The task:
In the passage on the One Environment–One Health framework, what do extended-producer responsibility programs task manufacturers with?

Applying a One Environment–One Health framework could help develop more robust solutions. Using innovative, cost effective, data-rich labeling systems to track plastics could make recyclable and reusable waste easier to identify. But even bigger results could come from research assessing the environmental and social impact of plastics across their life cycles, particularly if agencies and businesses encourage collaboration among researchers and product-makers to invest in design for recyclability. These efforts would help to establish an analytically sound foundation for recycling targets set by governments while also formalizing extended-producer responsibility programs, which task manufacturers with handling products at the end of their useful lives. Finally, implementing the framework would encourage assessment of greenhouse gas emissions from plastics production as part of climate change policy development and business planning.

The example of plastics is just one way that the use of One Environment–One Health and interoperable datasets can help society learn how to better control the fate of materials already in use and design future products to avoid waste.

Making more robust decisions

Within EPA and across federal, state, and local governments, many individual elements of a One Environment–One Health approach to scientific planning and decisionmaking are already in place. However, these elements are not sufficiently coordinated. Government agencies need to further invest in building cohesiveness, continuity, and scope into the use of the framework. When they do, many citizens will be surprised to learn just how much data analysis can contribute to solving problems of both immediate and longer-term concern across a growing range of health and environmental challenges. Importantly, greater transparency can improve the credibility of research findings, building confidence in science among both public- and private-sector stakeholders and encouraging greater buy-in.

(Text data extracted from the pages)
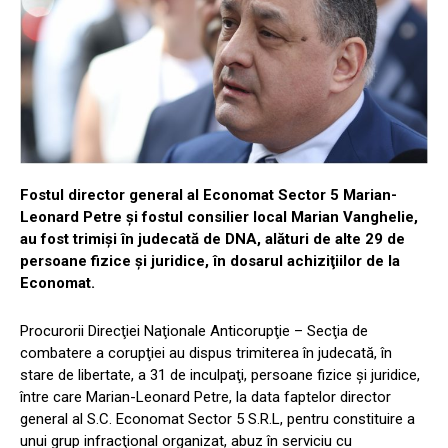
Fostul director general al Economat Sector 5 Marian-
Leonard Petre şi fostul consilier local Marian Vanghelie,
au fost trimişi în judecată de DNA, alături de alte 29 de
persoane fizice şi juridice, în dosarul achiziţiilor de la
Economat.
Procurorii Direcţiei Naţionale Anticorupţie – Secţia de
combatere a corupţiei au dispus trimiterea în judecată, în
stare de libertate, a 31 de inculpaţi, persoane fizice şi juridice,
între care Marian-Leonard Petre, la data faptelor director
general al S.C. Economat Sector 5 S.R.L, pentru constituire a
unui grup infracţional organizat, abuz în serviciu cu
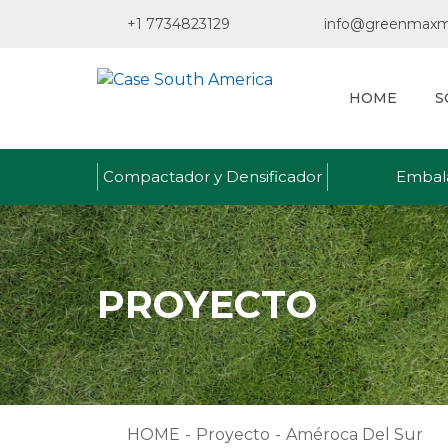
+1 7734823129
info@greenmaxm
HOME
S
Compactador y Densificador
Embal
PROYECTO
HOME
-
Proyecto
-
Améroca Del Sur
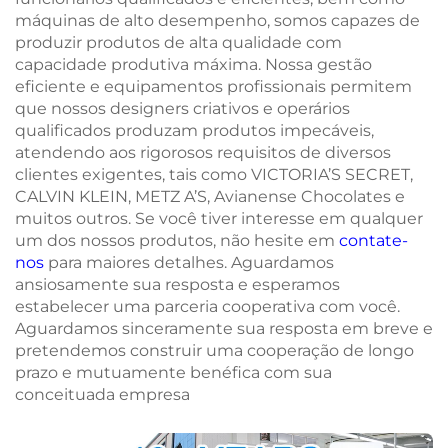
máquinas de alto desempenho, somos capazes de
produzir produtos de alta qualidade com
capacidade produtiva máxima. Nossa gestão
eficiente e equipamentos profissionais permitem
que nossos designers criativos e operários
qualificados produzam produtos impecáveis,
atendendo aos rigorosos requisitos de diversos
clientes exigentes, tais como VICTORIA’S SECRET,
CALVIN KLEIN, METZ A’S, Avianense Chocolates e
muitos outros. Se você tiver interesse em qualquer
um dos nossos produtos, não hesite em
contate-
nos
para maiores detalhes. Aguardamos
ansiosamente sua resposta e esperamos
estabelecer uma parceria cooperativa com você.
Aguardamos sinceramente sua resposta em breve e
pretendemos construir uma cooperação de longo
prazo e mutuamente benéfica com sua
conceituada empresa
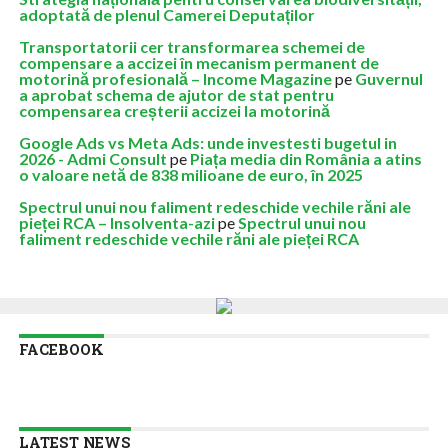
adoptată de plenul Camerei Deputaților
Transportatorii cer transformarea schemei de
compensare a accizei în mecanism permanent de
motorină profesională – Income Magazine
pe
Guvernul
a aprobat schema de ajutor de stat pentru
compensarea creșterii accizei la motorină
Google Ads vs Meta Ads: unde investesti bugetul in
2026 - Admi Consult
pe
Piața media din România a atins
o valoare netă de 838 milioane de euro, în 2025
Spectrul unui nou faliment redeschide vechile răni ale
pieței RCA – Insolventa-azi
pe
Spectrul unui nou
faliment redeschide vechile răni ale pieței RCA
FACEBOOK
LATEST NEWS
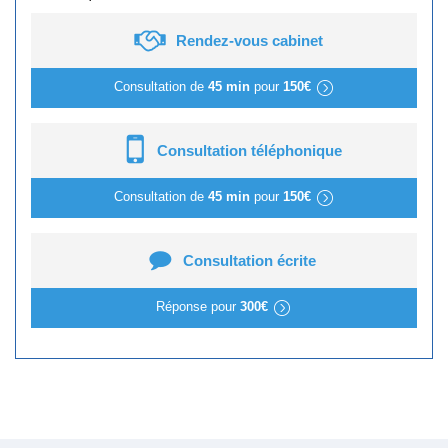
Rendez-vous cabinet
Consultation de
45 min
pour
150€
Consultation téléphonique
Consultation de
45 min
pour
150€
Consultation écrite
Réponse pour
300€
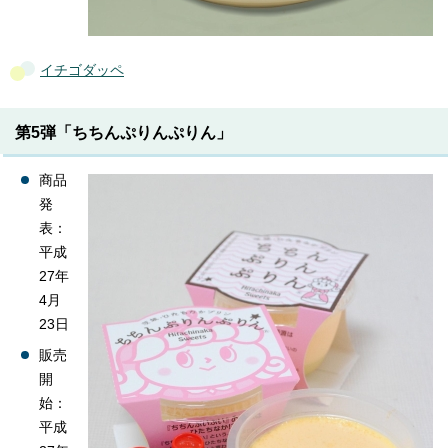
イチゴダッペ
第5弾「ちちんぷりんぷりん」
商品
発
表：
平成
27年
4月
23日
販売
開
始：
平成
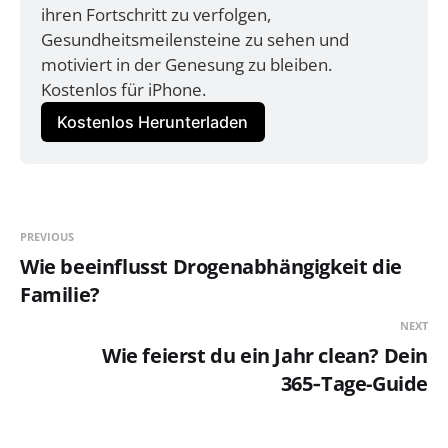
ihren Fortschritt zu verfolgen, 
Gesundheitsmeilensteine zu sehen und 
motiviert in der Genesung zu bleiben. 
Kostenlos für iPhone.
Kostenlos Herunterladen
PREVIOUS
Wie beeinflusst Drogenabhängigkeit die
Familie?
NEXT
Wie feierst du ein Jahr clean? Dein
365‑Tage-Guide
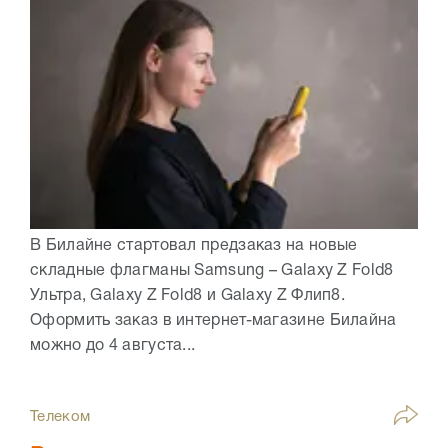
В Билайне стартовал предзаказ на новые
складные флагманы Samsung – Galaxy Z Fold8
Ультра, Galaxy Z Fold8 и Galaxy Z Флип8.
Оформить заказ в интернет-магазине Билайна
можно до 4 августа...
Телеком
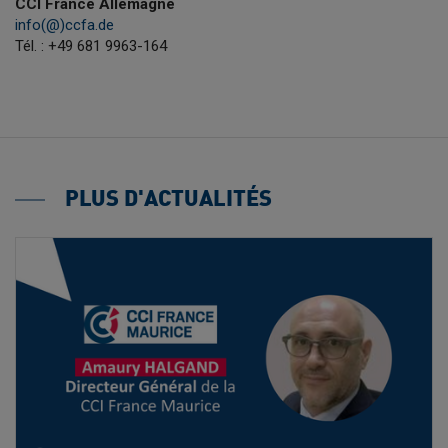
CCI France Allemagne
info(@)ccfa.de
Tél. : +49 681 9963-164
PLUS D'ACTUALITÉS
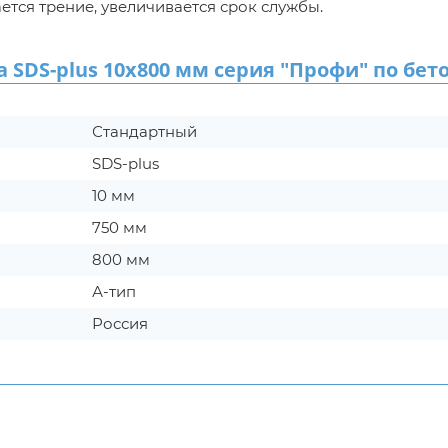
ается трение, увеличивается срок службы.
DS-plus 10х800 мм серия "Профи" по бет
Стандартный
SDS-plus
10 мм
750 мм
800 мм
А-тип
Россия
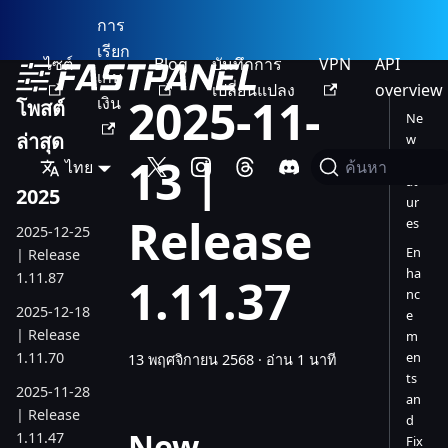
การ
เรียก
ไซต์
Blog
บันทึกการ
VPN
API
เก็บ
เปลี่ยนแปลง
overview
2025-11-
เงิน
โพสต์
Ne
ล่าสุด
w
13 |
Fe
ไทย
ค้นหา
at
2025
ur
Release
es
2025-12-25
En
| Release
ha
1.11.87
1.11.37
nc
2025-12-18
e
| Release
m
1.11.70
en
13 พฤศจิกายน 2568
·
อ่าน 1 นาที
ts
2025-11-28
an
| Release
d
New
1.11.47
Fix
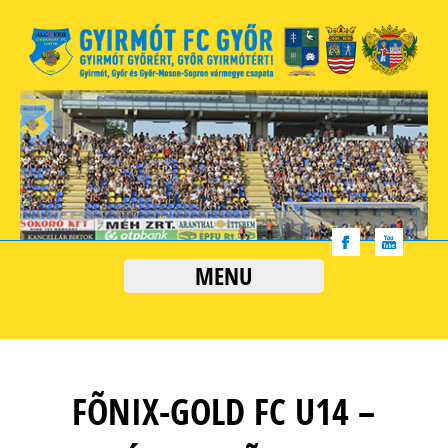
MENU
FÕNIX-GOLD FC U14 –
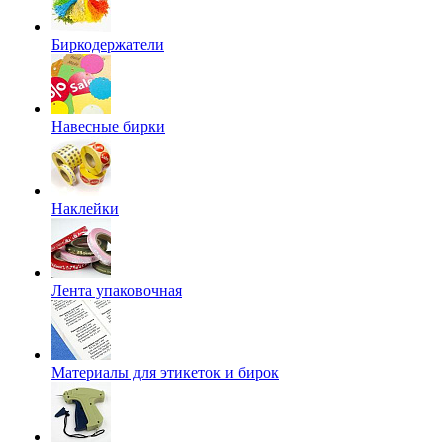
Биркодержатели
Навесные бирки
Наклейки
Лента упаковочная
Материалы для этикеток и бирок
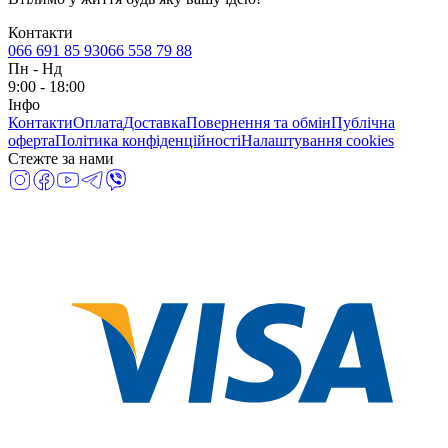
Контакти
066 691 85 93
066 558 79 88
Пн
-
Нд
9:00 - 18:00
Інфо
Контакти
Оплата
Доставка
Повернення та обмін
Публічна
оферта
Політика конфіденційності
Налаштування cookies
Стежте за нами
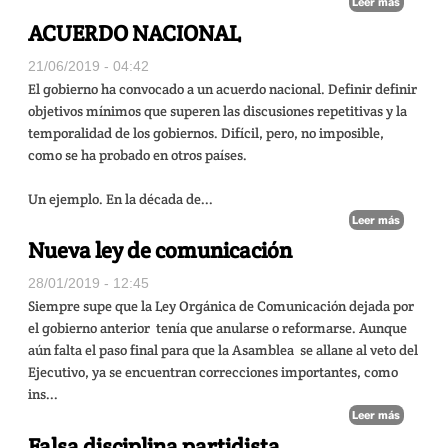
Leer más
ACUERDO NACIONAL
21/06/2019 - 04:42
El gobierno ha convocado a un acuerdo nacional. Definir definir
objetivos mínimos que superen las discusiones repetitivas y la
temporalidad de los gobiernos. Difícil, pero, no imposible,
como se ha probado en otros países.
Un ejemplo. En la década de...
Leer más
Nueva ley de comunicación
28/01/2019 - 12:45
Siempre supe que la Ley Orgánica de Comunicación dejada por
el gobierno anterior
tenía que anularse o reformarse. Aunque
aún falta el paso final para que la Asamblea
se allane al veto del
Ejecutivo, ya se encuentran correcciones importantes, como
ins...
Leer más
Falsa disciplina partidista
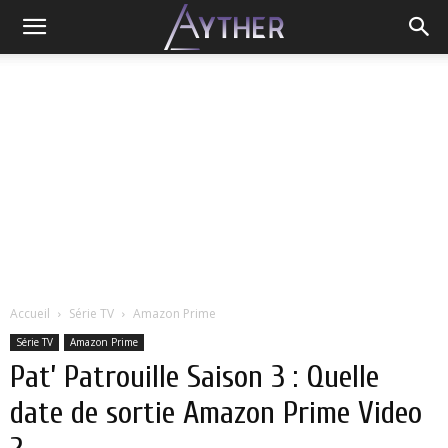
Accueil
Série TV
Amazon Prime
Série TV
Amazon Prime
Pat’ Patrouille Saison 3 : Quelle
date de sortie Amazon Prime Video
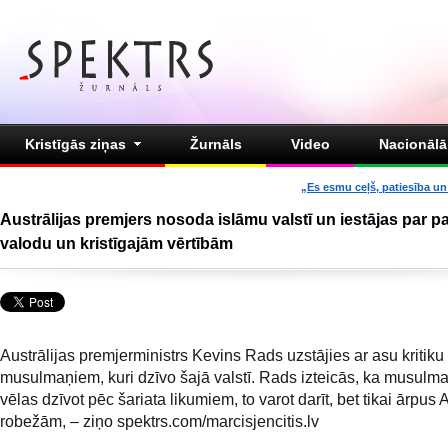
Kristīgās ziņas
Žurnāls
Video
Nacionālā 
„Es esmu ceļš, patiesība un 
Austrālijas premjers nosoda islāmu valstī un iestājas par 
valodu un kristīgajām vērtībām
Austrālijas premjerministrs Kevins Rads uzstājies ar asu kritiku 
musulmaņiem, kuri dzīvo šajā valstī. Rads izteicās, ka musulmaņ
vēlas dzīvot pēc šariata likumiem, to varot darīt, bet tikai ārpus 
robežām, – ziņo spektrs.com/marcisjencitis.lv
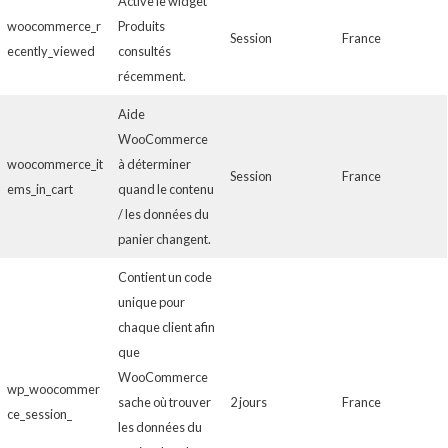
Active le widget
woocommerce_r
Produits
Session
France
ecently_viewed
consultés
récemment.
Aide
WooCommerce
woocommerce_it
à déterminer
Session
France
ems_in_cart
quand le contenu
/ les données du
panier changent.
Contient un code
unique pour
chaque client afin
que
WooCommerce
wp_woocommer
sache où trouver
2 jours
France
ce_session_
les données du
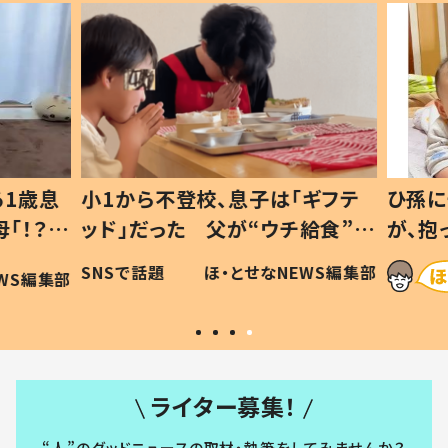
1歳息
小1から不登校、息子は「ギフテ
ひ孫に
「！？」
ッド」だった 父が“ウチ給食”を
が、抱
に「可愛
作り続ける理由とは #令和の親
「涙が
SNSで話題
ほ・とせなNEWS編集部
WS編集部
#令和の子
い」
ライター募集！
“人”のグッドニュースの取材・執筆をしてみませんか？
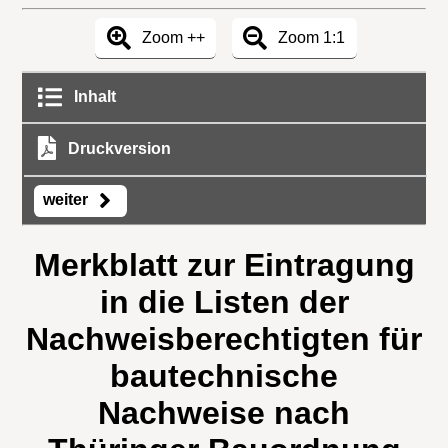
Zoom ++
Zoom 1:1
Inhalt
Druckversion
weiter
Merkblatt zur Eintragung
in die Listen der
Nachweisberechtigten für
bautechnische
Nachweise nach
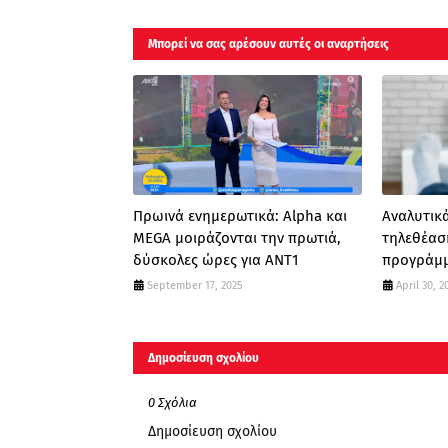
Μπορεί να σας αρέσουν αυτές οι αναρτήσεις
Πρωινά ενημερωτικά: Alpha και
Αναλυτικά
MEGA μοιράζονται την πρωτιά,
τηλεθέασ
δύσκολες ώρες για ΑΝΤ1
προγράμμ
September 17, 2025
April 30, 2
Δημοσίευση σχολίου
0 Σχόλια
Δημοσίευση σχολίου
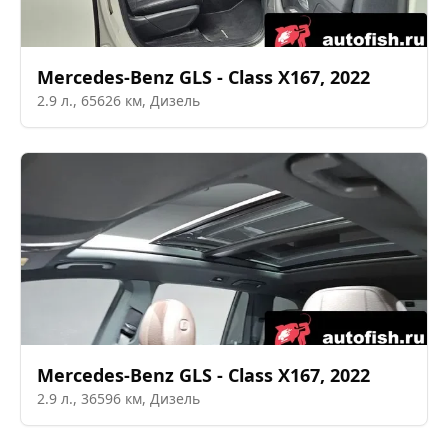
Mercedes-Benz
GLS - Class X167
,
2022
2.9
л.,
65626
км,
Дизель
Mercedes-Benz
GLS - Class X167
,
2022
2.9
л.,
36596
км,
Дизель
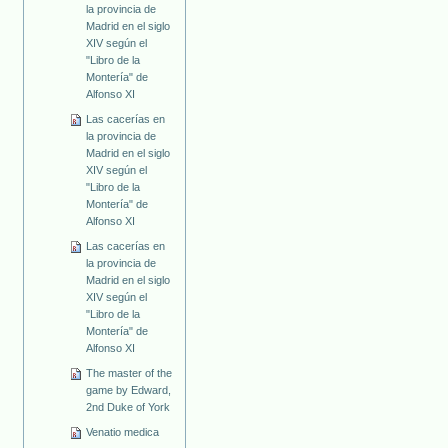
la provincia de
Madrid en el siglo
XIV según el
"Libro de la
Montería" de
Alfonso XI
Las cacerías en
la provincia de
Madrid en el siglo
XIV según el
"Libro de la
Montería" de
Alfonso XI
Las cacerías en
la provincia de
Madrid en el siglo
XIV según el
"Libro de la
Montería" de
Alfonso XI
The master of the
game by Edward,
2nd Duke of York
Venatio medica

Task response:
Handling products at the end of their useful lives.